Let me walk you through the different variations of the LCA problem and how to solve each one with slight modifications to the core algorithm.

1. Basic LCA Problem

Problem: Find the LCA of two nodes p and q in a binary tree (both nodes guaranteed to exist).

Solution Approach:

• Recursively traverse the tree
• If we find either p or q, return that node
• If a node has both left and right subtrees returning non-null values, that's the LCA
• Otherwise propagate whichever subtree has a found node

var lowestCommonAncestor = function(root, p, q) {
    function lca(node, p, q) {
    if (!node) return null;
    if (node === p || node === q) return node;
        
    let left = lca(node.left, p, q);
    let right = lca(node.right, p, q);
        
    if (left && right) return node; // Current node is LCA
    return left || right; 
// Propagate whichever side has a found node
    }
    return lca(root, p, q);
};

2. LCA II - Nodes May Not Exist (Leetcode 1644)

Problem: Find LCA of p and q, but return null if either doesn't exist.

Solution Approach:

• First verify both nodes exist in the tree
• Then use the standard LCA algorithm

var lowestCommonAncestor = function(root, p, q) {
   

// Helper to check if node exists in tree

function nodeExists(node, target) {
 if (!node) return false;
 if (node === target) return true;
return nodeExists(node.left, target) || nodeExists(node.right, target);
}
    

// First check if both nodes exist
if (!nodeExists(root, p) || !nodeExists(root, q)) return null;

    // Standard LCA algorithm
    function lca(node) {
        if (!node || node === p || node === q) return node;
        let left = lca(node.left);
        let right = lca(node.right);
        if (left && right) return node;
        return left || right;
    }
    
    return lca(root);
};

3. LCA IV - Multiple Nodes (Leetcode 1676)
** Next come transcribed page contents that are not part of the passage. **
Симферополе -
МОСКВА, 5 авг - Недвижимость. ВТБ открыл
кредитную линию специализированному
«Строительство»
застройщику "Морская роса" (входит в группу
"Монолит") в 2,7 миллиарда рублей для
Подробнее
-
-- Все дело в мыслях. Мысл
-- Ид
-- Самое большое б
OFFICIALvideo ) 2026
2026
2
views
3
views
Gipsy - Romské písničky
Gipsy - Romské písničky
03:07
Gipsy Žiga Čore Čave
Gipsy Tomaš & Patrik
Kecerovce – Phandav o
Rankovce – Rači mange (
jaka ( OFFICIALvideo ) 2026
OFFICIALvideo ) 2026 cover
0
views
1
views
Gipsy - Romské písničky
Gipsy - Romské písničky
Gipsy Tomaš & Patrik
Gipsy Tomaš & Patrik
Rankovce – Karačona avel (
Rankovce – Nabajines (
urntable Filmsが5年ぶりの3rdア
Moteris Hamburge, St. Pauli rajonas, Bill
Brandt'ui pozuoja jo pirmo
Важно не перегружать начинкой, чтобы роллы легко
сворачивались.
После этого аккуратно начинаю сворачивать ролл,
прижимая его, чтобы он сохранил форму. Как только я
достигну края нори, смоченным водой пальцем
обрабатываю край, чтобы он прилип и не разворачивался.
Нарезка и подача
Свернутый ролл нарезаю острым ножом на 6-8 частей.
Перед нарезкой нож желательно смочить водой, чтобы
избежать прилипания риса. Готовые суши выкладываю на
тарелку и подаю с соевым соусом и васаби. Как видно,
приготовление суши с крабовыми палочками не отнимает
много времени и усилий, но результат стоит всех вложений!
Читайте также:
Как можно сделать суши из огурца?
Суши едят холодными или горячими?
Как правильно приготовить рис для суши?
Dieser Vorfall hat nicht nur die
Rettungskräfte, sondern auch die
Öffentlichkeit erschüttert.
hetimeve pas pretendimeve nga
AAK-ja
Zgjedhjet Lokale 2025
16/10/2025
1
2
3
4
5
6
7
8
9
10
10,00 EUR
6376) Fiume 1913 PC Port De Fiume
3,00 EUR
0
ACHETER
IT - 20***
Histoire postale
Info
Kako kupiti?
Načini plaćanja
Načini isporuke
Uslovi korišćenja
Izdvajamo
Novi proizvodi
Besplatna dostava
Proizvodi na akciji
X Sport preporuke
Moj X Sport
Problem: Find LCA of an array of nodes (all guaranteed to exist).

Solution Approach:

• Similar to basic LCA but generalize for multiple nodes
• Use a Set for O(1) lookups of target nodes
• A node is LCA if it has target nodes in both subtrees or is itself a target

var lowestCommonAncestor = function(root, nodes) {
    const targets = new Set(nodes.map(n => n.val));
    
    function lca(node) {
        if (!node) return null;
        if (targets.has(node.val)) return node;
        
        let left = lca(node.left);
        let right = lca(node.right);
        
        if (left && right) return node;
        return left || right;
    }
    
    return lca(root);
};

4. LCA III - With Parent Pointers (Leetcode 1650)

Problem: Find LCA when nodes have parent pointers (no root given).

Solution Approach:

• Find the depth of both nodes from root
• Move the deeper node up to match the other's depth
• Then move both up until they meet

 (using hash set):

var lowestCommonAncestor = function(p, q) {
    const visited = new Set();
    
    // Traverse up from p
    while (p) {
        visited.add(p);
        p = p.parent;
    }
    
    // Traverse up from q until we find a visited node
    while (q) {
        if (visited.has(q)) return q;
        q = q.parent;
    }
    
    return null;
};

Key Insights:

1. Core LCA Algorithm: The recursive approach works beautifully for standard binary trees by checking left and right subtrees.
2. Node Existence Check: For problems where nodes might not exist, we need to first verify their presence.
3. Multiple Nodes: Generalizing to multiple nodes just requires tracking a set of target nodes.
4. Parent Pointers: When we have parent pointers, we can use depth calculation or path tracking to find the intersection.

The beauty is that all these variations build on the same fundamental concept - finding the deepest node that contains all target nodes in its descendants.